++++ LISTED RECORDS ++++

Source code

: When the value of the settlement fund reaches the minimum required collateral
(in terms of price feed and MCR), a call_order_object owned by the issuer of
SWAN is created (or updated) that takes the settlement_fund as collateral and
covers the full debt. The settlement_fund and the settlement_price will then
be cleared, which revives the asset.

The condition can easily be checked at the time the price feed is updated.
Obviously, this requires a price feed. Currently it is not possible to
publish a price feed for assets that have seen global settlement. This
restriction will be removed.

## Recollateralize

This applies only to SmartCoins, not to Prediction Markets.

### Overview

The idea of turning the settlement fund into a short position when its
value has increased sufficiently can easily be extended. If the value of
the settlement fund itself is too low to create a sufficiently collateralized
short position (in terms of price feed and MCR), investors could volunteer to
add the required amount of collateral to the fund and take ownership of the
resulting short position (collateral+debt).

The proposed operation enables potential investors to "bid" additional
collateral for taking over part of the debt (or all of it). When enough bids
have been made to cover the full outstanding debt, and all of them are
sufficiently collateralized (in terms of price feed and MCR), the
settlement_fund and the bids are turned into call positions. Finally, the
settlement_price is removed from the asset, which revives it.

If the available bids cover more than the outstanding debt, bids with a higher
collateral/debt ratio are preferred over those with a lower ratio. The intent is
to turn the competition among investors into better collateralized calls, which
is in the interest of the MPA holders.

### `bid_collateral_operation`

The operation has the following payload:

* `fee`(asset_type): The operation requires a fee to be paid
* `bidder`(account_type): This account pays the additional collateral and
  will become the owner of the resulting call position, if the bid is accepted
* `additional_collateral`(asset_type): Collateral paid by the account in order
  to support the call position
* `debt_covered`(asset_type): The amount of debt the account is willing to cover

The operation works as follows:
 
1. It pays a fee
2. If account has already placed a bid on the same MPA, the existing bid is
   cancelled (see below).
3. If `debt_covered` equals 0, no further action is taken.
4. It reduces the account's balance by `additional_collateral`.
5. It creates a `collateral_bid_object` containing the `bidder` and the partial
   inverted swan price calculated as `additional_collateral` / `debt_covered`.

++++

#### PROBLEM DESCRIPTION
Reproduce, unchanged, the line containing "is in the interest of the MPA holders." and each line after it through the end of the listing above, and nothing else.

#### REPLY TO THE EXERCISE
is in the interest of the MPA holders.

### `bid_collateral_operation`

The operation has the following payload:

* `fee`(asset_type): The operation requires a fee to be paid
* `bidder`(account_type): This account pays the additional collateral and
  will become the owner of the resulting call position, if the bid is accepted
* `additional_collateral`(asset_type): Collateral paid by the account in order
  to support the call position
* `debt_covered`(asset_type): The amount of debt the account is willing to cover

The operation works as follows:
 
1. It pays a fee
2. If account has already placed a bid on the same MPA, the existing bid is
   cancelled (see below).
3. If `debt_covered` equals 0, no further action is taken.
4. It reduces the account's balance by `additional_collateral`.
5. It creates a `collateral_bid_object` containing the `bidder` and the partial
   inverted swan price calculated as `additional_collateral` / `debt_covered`.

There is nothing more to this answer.